Excerpted text:
_____

That depends on the actions of the Democratic Party. Ohio voters are not partisan Republicans or even necessarily inclined to Republican policies - especially economic ones. The question is whether Democrats are willing to embrace an economic message that appeals to the concerns of financially stressed Ohio voters. They will not win the Cincinnati, Columbus, and Dayton suburbs, nor the Ohio countryside, but they can reclaim voters in northern and eastern Ohio that failed to turn out for Clinton or switched to Trump. Youngstown, Canton, Akron, Cleveland, Toledo, Sandusky, and Steubenville and their surrounding areas should be easy targets for Democrats.

It's very late for that, if not too late. The white people in these areas have developed a tribalistic attachment to Trump. He is "one of us". The smug, professional white collar class in the coasts are the enemy. Merely offering slightly better policies is going to struggle to detach them from that identity.

Anytime I see claims of White people voting for Trump en masse because of racism/xenophobia/etc... I automatically tune out. Those are excuses employed by an establishment unwilling to address their fundamental economic failures. If you claim Joe Ohio Voter is a Trump voter simply because he is a bigot, you erase any need to reorient your economic agenda because that does not matter, he will supposedly vote against you anyway.

These places voted for Obama in 2008 and many of them for him in 2012 as well. This does not mean they are not bigots, but it does indicate they are willing to put bigotry aside for economic self-preservation. Obviously, Clinton and the Democrats under Obama did not offer that to them. So, they defected to an "outsider" that employed populist rhetoric to mask his elitist agenda.

Which is why I believe that the Next Democratic Majority will include both Working Class Whites and Working Class People of Color. And the Next Democratic Majority President will be a Governor from the Rust Belt aka Ohio, Indiana, and Michigan.

Just watch for a poll. I saw a poll in which Donald Trump had an approval rating of 42% in Iowa, a state that voted much like Ohio in 2016. 10% shifts in voting apply to some elections. A state can turn on someone for whom it voted in one election -- think of Carter in 1980 after winning every former Confederate state except Virginia in 1976. I see evidence that his claim to be a Man of the People as a populist will be as effective in 2020 as Jimmy Carter's 'good ol' boy' image compatible with some 'New South' was effective for him in 1980. Carter lost every former Confederate state in 1980 except for his home state Georgia. Sharing the vulgar tastes of blue-collar midwestern white voters will be irrelevant if he hurts those voters.

_____

Parts of the exercise:
1 – From the discussion of Ohio voters, reproduce the passage that begins at "It's very late" and stops after "from that identity.", switching "enemy" to "opponent".
2 – In the discussion of Ohio voters, what approval rating did the cited poll give Donald Trump in Iowa?
3 – Translate this sentence from the discussion of Ohio voters into Spanish: "These places voted for Obama in 2008 and many of them for him in 2012 as well."

(Saved entries)
_____

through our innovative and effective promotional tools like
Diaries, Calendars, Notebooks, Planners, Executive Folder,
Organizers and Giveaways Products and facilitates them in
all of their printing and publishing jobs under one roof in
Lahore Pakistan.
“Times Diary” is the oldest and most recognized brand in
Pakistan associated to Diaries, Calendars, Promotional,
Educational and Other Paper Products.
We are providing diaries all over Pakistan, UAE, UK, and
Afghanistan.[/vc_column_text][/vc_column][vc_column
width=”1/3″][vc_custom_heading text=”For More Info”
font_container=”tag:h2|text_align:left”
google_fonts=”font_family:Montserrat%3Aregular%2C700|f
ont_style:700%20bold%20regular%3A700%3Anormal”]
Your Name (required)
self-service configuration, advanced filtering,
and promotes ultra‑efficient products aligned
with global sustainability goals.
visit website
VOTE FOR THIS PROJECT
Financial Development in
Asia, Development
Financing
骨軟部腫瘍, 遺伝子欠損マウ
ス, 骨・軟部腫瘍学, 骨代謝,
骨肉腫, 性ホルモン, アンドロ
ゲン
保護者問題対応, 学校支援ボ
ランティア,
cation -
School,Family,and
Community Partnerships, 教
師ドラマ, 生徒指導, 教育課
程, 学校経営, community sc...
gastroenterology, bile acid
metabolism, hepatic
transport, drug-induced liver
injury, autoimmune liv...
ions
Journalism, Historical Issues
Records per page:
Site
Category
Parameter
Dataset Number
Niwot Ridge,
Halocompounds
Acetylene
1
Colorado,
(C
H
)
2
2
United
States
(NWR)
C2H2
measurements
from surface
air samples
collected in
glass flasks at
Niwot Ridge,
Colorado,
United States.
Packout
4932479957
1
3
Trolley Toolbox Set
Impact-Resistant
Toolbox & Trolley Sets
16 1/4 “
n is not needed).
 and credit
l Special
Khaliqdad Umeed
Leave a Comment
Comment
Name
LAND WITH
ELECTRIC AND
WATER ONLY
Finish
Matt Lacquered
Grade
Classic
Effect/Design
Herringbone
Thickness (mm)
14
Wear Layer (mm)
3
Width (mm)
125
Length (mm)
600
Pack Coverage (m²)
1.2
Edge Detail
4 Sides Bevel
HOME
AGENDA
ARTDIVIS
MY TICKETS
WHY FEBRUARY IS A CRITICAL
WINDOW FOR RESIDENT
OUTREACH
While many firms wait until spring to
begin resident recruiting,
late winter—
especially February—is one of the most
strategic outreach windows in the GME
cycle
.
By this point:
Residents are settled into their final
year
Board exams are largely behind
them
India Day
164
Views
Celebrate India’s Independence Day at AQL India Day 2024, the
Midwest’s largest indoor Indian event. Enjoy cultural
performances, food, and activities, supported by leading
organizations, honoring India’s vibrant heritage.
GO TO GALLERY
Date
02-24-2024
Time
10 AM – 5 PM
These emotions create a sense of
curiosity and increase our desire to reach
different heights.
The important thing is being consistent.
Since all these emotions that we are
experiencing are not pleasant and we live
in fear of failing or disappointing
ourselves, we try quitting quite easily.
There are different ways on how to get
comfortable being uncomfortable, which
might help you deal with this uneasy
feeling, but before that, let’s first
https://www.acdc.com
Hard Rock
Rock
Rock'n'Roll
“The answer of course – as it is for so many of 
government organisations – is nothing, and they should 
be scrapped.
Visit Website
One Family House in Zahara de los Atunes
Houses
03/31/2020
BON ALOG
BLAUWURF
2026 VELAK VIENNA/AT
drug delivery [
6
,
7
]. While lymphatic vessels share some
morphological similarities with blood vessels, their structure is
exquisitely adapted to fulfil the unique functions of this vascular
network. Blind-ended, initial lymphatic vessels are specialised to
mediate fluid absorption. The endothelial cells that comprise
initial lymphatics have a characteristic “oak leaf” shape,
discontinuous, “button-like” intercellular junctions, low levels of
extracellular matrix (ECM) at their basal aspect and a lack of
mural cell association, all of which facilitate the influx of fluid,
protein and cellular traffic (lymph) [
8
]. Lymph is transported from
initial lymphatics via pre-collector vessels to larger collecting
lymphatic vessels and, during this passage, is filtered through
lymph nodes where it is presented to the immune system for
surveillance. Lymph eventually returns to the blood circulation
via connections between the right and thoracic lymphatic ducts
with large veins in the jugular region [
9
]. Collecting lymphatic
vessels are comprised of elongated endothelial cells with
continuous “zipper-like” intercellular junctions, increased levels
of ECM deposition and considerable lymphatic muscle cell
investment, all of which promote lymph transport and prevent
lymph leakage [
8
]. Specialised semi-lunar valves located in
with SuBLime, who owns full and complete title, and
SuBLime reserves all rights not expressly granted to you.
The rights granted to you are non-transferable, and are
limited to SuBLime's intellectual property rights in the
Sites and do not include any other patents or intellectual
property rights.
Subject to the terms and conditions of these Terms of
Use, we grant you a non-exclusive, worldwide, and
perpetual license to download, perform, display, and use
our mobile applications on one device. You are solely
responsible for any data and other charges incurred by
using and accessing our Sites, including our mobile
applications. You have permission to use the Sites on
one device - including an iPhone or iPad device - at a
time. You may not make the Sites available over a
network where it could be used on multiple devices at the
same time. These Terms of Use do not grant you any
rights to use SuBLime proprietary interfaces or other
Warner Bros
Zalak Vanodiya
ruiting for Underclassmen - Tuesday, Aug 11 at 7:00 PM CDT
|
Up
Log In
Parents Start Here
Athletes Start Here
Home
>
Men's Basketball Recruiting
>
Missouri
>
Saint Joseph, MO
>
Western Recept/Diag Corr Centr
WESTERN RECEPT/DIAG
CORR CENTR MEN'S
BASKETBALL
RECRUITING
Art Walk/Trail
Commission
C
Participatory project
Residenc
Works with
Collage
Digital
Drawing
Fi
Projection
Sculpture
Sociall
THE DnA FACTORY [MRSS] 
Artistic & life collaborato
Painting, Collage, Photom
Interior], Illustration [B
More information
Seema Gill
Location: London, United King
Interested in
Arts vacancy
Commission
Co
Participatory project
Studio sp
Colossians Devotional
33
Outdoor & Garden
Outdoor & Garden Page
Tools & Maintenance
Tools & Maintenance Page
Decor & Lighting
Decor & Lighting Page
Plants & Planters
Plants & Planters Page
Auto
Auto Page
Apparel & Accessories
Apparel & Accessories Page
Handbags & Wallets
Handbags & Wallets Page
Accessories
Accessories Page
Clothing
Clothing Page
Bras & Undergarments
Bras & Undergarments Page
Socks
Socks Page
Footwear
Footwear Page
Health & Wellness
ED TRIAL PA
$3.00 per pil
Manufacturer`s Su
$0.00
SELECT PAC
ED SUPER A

_____

Responses:
1 –
It's very late for that, if not too late. The white people in these areas have developed a tribalistic attachment to Trump. He is "one of us". The smug, professional white collar class in the coasts are the opponent. Merely offering slightly better policies is going to struggle to detach them from that identity.

2 – 42%

3 – Estos lugares votaron por Obama en 2008 y muchos de ellos también por él en 2012.